Pflaumenwickler

(Laspeyresia funebrana, Syn. Grapholita, Cydia)

Der Pflaumenwickler ist einer der wichtigsten Schädlinge an Zwetschgen und Pflaumen, vereinzelt befällt er auch Aprikosen, Pfirsiche und Schwarzdorn. In milden Lagen tritt er gehäuft auf. Schäden sind meist an Spätsorten zu finden.

Schädlingsbeschreibung

Der Falter ist etwa 0,8 cm lang, seine Flügelspannweite beträgt 11 - 15 mm. Die Vorderflügel sind matt lila bis grau mit dunkler verschwommener Zeichnung. Die Hinterflügel sind graubraun. Die Eier haben einen Durchmesser von rund 1 mm, sind flachoval und durchscheinend. Sie werden einzeln abgelegt. Im frühen Entwicklungsstadium haben die Raupen einen weißen Körper, später werden sie rötlich mit dunkelfarbigem Kopf. Sie erreichen eine Länge von 10 - 15mm. Ein Analkamm ist vorhanden. Die Puppe ist 6 - 7mm lang und hellbraun.

Biologie

Die ausgewachsenen Raupen überwintern in einem Kokon hinter Rindenschuppen. Der Falterflug der 1. Generation kann von Ende April bis Juni beobachtet werden, die Falter der 2. Generation fliegen von Juli bis Anfang September.
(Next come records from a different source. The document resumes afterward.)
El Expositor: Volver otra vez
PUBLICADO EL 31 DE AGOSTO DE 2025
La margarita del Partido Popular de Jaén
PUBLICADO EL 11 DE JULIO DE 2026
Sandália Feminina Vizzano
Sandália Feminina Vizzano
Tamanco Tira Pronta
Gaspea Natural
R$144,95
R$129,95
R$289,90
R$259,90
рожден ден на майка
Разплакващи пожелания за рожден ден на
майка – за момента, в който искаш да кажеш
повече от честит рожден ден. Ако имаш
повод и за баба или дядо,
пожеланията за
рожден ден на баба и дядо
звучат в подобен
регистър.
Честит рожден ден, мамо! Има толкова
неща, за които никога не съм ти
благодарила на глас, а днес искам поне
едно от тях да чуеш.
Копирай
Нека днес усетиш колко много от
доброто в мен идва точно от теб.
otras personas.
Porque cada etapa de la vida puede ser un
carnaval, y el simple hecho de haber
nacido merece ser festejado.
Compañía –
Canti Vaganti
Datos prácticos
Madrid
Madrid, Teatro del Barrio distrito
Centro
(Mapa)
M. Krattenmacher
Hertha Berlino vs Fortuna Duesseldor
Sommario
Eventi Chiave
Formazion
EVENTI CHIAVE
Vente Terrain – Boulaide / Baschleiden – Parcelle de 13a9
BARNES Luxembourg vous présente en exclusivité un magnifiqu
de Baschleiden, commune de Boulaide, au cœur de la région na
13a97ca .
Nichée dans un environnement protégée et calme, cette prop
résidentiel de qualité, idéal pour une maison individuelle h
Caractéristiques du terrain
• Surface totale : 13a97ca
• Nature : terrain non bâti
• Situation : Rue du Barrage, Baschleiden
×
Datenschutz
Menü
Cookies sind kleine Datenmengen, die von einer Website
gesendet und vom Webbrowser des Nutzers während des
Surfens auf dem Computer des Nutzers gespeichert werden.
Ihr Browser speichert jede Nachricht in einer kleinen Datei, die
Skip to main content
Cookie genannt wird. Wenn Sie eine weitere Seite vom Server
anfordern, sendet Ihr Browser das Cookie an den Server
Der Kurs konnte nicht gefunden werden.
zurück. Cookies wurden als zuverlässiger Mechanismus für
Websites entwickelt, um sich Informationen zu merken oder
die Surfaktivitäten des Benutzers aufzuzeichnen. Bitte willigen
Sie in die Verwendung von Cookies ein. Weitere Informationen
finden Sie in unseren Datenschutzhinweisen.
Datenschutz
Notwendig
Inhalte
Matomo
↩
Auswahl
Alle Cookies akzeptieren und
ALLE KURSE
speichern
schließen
Die dämmerungs- und nachtaktiven Falter legen bei Temperaturen > 16 °C ihre Eier einzeln auf die Frucht. Nach 9 - 15 Tage schlüpfen die jungen Raupen und bohren sich sofort in die Früchte ein. Jungfrüchte, die durch Raupen der 1. Generation geschädigt wurden, fallen vorzeitig zu Boden. Die Raupen entwickeln sich in der Frucht weiter.

Nach fünf Lavenstadien sind sie ausgewachsen und verlassen die Frucht. Ein Teil der Tiere geht schon jetzt in die Winterdiapause. Der andere Teil verpuppt und nach 10 - 14 Tagen schlüpfen die Falter der 2. Generation. Die Eiablage dieser Herbstgeneration erfolgt auf große, aber meist noch grüne Früchte. Nach einer Entwicklungszeit von 3 - 5 Wochen verlassen sie die Früchte und suchen ihr Winterquartier auf. Der Falterflug der ersten und zweiten Generation überschneidet sich. In kühlen Sommern entwickelt sich nur teilweise eine zweite Generation.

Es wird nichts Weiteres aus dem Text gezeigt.